▶ Task
Please find the lines in the following records that hold "Left", and copy them.

[Start of Attachment]

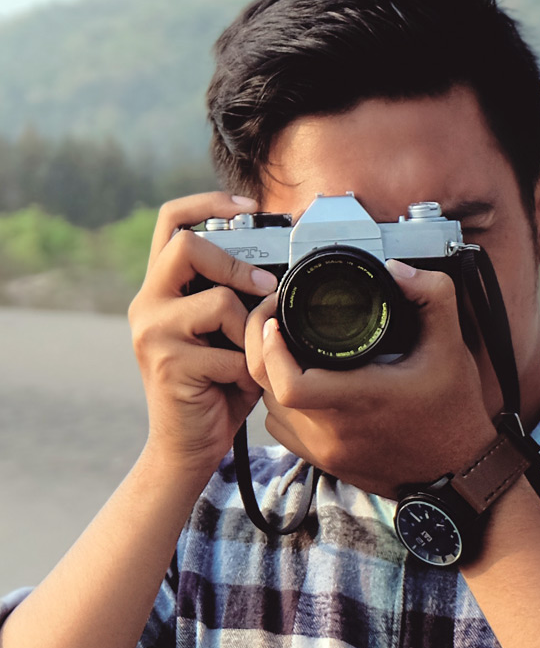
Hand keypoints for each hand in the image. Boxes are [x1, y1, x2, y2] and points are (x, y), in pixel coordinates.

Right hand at [128, 192, 276, 477]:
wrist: (188, 446)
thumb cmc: (217, 386)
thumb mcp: (229, 332)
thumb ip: (241, 298)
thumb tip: (285, 269)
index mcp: (162, 287)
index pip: (172, 221)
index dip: (209, 202)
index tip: (250, 205)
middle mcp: (147, 303)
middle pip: (186, 246)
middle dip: (235, 262)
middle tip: (264, 286)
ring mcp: (152, 332)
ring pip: (218, 301)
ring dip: (248, 330)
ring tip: (245, 357)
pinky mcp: (167, 364)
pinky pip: (228, 352)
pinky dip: (244, 370)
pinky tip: (236, 387)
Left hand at [244, 261, 497, 497]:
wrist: (458, 472)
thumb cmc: (453, 412)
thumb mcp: (452, 346)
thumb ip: (432, 297)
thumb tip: (397, 271)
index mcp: (361, 398)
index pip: (291, 383)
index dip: (270, 349)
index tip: (276, 318)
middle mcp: (336, 430)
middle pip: (269, 389)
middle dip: (259, 348)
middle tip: (273, 319)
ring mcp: (326, 450)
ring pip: (270, 409)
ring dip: (269, 376)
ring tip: (284, 347)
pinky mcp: (324, 463)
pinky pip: (282, 430)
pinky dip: (280, 404)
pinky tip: (298, 384)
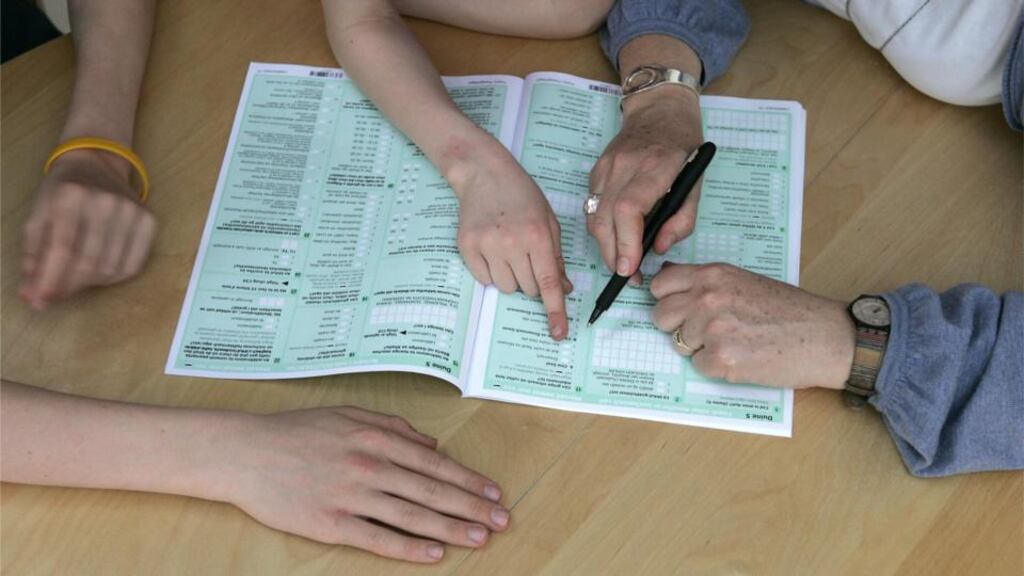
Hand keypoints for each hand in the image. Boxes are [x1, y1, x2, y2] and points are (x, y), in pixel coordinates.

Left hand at [20, 148, 156, 309]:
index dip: (51, 279)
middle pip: (89, 262)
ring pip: (111, 269)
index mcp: (70, 196)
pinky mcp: (149, 220)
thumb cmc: (62, 193)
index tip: (41, 301)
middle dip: (69, 286)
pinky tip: (100, 272)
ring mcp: (131, 211)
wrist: (97, 164)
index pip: (62, 248)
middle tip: (56, 295)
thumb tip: (33, 296)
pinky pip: (134, 265)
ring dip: (90, 283)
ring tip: (77, 278)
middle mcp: (105, 201)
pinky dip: (114, 278)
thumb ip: (34, 256)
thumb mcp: (39, 216)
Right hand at [224, 406, 508, 562]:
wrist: (245, 453)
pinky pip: (378, 538)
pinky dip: (409, 547)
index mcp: (376, 437)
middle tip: (502, 521)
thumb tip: (431, 445)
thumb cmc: (297, 432)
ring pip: (412, 516)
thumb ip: (393, 427)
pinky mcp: (330, 523)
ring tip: (479, 538)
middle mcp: (369, 465)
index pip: (434, 464)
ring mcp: (351, 495)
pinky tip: (434, 553)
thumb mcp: (348, 414)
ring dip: (451, 529)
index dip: (468, 481)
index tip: (493, 493)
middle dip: (472, 508)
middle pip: (431, 492)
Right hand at [450, 140, 572, 339]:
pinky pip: (484, 280)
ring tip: (508, 249)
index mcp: (538, 236)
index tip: (558, 333)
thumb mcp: (548, 221)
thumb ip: (556, 256)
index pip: (549, 283)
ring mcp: (487, 246)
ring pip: (506, 287)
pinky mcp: (467, 247)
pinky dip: (491, 272)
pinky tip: (492, 248)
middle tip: (527, 257)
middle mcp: (512, 243)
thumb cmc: (521, 195)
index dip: (555, 311)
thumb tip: (563, 288)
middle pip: (528, 289)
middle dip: (532, 282)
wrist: (484, 173)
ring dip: (511, 277)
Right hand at [588, 91, 702, 279]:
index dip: (626, 242)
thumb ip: (682, 219)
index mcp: (655, 166)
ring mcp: (606, 167)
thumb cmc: (684, 147)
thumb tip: (658, 248)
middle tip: (627, 275)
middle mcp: (625, 165)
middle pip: (605, 219)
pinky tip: (616, 235)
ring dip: (604, 245)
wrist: (659, 109)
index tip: (629, 268)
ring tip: (622, 261)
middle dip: (613, 254)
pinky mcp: (596, 170)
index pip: (629, 209)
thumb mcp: (696, 183)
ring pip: (593, 217)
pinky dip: (601, 227)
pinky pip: (592, 207)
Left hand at [650, 263, 855, 388]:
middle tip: (707, 330)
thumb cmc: (788, 309)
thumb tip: (665, 279)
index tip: (678, 308)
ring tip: (735, 341)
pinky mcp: (722, 359)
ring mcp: (713, 329)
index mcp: (713, 275)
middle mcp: (708, 298)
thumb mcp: (742, 281)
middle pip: (661, 316)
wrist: (823, 335)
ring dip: (701, 347)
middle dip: (677, 326)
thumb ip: (706, 282)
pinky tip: (742, 357)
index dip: (667, 300)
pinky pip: (699, 366)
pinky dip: (716, 367)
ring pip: (680, 344)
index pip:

[End of Attachment]

▶ Output of the exercise
Left hand at [244, 261, 497, 497]:
Left hand at [20, 148, 156, 309]:
Left hand at [650, 263, 855, 388]:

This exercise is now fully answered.